◆ **TASK OBJECTIVE**: Your answer must consist of every line from the data below that includes the word "Rendered".

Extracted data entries
----------------

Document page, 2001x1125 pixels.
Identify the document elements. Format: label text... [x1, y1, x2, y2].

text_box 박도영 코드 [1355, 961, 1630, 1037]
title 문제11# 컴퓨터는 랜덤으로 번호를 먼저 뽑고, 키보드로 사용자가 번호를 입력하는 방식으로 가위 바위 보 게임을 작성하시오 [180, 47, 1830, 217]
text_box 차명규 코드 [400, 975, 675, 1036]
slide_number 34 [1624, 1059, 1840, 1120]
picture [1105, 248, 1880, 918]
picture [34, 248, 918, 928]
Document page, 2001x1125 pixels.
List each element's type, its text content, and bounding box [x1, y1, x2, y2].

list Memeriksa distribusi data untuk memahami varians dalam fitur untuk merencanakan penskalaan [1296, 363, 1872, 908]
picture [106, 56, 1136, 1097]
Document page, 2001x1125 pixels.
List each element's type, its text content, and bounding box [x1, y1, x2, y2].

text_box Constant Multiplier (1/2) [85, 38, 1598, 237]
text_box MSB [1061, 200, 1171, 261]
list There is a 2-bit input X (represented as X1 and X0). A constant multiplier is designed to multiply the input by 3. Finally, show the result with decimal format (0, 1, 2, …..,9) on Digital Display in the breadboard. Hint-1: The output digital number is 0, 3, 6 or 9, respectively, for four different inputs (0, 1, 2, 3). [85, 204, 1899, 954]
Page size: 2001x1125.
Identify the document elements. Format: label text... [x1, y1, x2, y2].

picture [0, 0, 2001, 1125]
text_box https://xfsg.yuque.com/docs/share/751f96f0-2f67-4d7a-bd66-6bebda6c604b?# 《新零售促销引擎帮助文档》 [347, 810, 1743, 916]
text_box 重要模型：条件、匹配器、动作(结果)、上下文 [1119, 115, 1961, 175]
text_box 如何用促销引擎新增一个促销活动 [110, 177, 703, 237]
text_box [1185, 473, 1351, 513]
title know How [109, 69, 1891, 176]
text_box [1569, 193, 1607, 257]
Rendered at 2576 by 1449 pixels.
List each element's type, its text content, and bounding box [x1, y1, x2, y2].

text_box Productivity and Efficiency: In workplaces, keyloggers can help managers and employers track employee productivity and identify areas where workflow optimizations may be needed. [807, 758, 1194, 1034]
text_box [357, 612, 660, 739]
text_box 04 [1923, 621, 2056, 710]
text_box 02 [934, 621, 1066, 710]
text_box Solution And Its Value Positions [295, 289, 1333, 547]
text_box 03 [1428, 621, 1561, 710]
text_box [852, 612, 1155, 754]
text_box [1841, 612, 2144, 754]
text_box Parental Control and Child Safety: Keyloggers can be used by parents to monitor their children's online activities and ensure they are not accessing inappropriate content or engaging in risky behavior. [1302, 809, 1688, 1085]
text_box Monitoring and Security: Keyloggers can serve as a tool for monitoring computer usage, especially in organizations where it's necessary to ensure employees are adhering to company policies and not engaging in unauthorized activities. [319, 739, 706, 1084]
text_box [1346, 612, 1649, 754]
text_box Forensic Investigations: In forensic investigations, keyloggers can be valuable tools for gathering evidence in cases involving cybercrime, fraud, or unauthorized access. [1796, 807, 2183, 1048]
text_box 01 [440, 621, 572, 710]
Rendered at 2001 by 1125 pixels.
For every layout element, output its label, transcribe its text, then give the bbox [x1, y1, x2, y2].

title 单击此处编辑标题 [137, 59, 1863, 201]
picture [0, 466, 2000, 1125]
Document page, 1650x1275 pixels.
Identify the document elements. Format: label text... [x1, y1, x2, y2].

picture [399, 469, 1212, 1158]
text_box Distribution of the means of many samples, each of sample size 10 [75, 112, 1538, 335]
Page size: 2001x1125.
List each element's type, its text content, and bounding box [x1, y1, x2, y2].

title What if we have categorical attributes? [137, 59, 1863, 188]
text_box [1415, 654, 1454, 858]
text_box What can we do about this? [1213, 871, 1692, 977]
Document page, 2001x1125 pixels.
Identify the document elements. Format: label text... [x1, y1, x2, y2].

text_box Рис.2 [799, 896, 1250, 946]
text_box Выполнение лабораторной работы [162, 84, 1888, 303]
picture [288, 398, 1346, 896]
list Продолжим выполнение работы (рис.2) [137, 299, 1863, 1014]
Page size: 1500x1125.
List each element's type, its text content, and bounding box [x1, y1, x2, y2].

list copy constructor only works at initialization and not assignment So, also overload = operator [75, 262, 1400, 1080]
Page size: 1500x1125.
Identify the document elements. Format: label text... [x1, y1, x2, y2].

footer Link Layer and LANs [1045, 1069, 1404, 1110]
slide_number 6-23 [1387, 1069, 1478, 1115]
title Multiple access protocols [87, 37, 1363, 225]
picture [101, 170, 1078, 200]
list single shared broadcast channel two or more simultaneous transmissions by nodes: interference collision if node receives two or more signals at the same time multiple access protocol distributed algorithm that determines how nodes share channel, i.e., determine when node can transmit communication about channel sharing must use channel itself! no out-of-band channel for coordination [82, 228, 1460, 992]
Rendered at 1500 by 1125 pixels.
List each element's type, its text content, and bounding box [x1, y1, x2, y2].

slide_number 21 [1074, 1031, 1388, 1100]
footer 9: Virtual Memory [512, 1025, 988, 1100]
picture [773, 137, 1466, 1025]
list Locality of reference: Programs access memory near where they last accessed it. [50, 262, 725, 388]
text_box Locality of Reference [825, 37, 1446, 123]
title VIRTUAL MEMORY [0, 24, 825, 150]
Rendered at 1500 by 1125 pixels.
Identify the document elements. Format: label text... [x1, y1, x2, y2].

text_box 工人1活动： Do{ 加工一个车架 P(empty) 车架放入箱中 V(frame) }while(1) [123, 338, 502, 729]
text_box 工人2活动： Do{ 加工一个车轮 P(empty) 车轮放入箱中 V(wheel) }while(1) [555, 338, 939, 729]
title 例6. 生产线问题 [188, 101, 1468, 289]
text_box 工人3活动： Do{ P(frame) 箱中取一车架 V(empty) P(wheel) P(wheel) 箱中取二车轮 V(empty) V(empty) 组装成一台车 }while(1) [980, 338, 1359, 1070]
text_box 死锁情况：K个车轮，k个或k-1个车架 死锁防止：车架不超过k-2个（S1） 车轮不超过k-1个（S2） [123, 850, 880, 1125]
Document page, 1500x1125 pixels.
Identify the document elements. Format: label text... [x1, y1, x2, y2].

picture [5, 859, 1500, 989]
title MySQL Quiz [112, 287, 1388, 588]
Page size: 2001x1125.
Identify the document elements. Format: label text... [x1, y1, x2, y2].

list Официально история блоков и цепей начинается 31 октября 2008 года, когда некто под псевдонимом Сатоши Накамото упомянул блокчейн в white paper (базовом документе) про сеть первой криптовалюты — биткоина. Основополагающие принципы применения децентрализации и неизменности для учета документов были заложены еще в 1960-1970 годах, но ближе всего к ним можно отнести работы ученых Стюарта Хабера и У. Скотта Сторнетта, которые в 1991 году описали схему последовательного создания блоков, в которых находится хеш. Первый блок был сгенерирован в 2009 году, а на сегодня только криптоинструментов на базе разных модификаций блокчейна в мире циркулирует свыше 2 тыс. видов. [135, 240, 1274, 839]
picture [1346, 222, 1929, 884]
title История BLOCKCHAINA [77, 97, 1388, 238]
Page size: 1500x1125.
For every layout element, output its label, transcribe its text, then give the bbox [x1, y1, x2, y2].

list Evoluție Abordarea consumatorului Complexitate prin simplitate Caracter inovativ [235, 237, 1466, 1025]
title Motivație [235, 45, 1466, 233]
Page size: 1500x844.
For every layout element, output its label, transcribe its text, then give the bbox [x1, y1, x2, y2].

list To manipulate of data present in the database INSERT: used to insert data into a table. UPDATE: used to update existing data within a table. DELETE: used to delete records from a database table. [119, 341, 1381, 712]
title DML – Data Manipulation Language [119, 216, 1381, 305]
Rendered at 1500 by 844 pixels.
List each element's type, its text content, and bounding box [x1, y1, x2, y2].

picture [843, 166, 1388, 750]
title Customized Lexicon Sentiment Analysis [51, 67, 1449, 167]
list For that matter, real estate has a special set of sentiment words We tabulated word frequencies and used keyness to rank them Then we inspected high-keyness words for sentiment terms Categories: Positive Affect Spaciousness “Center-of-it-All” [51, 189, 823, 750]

----------------

◆ **TASK ANSWER**:
Rendered at 2576 by 1449 pixels.
Rendered at 2001 by 1125 pixels.
Rendered at 1500 by 1125 pixels.
Rendered at 1500 by 1125 pixels.
Rendered at 1500 by 844 pixels.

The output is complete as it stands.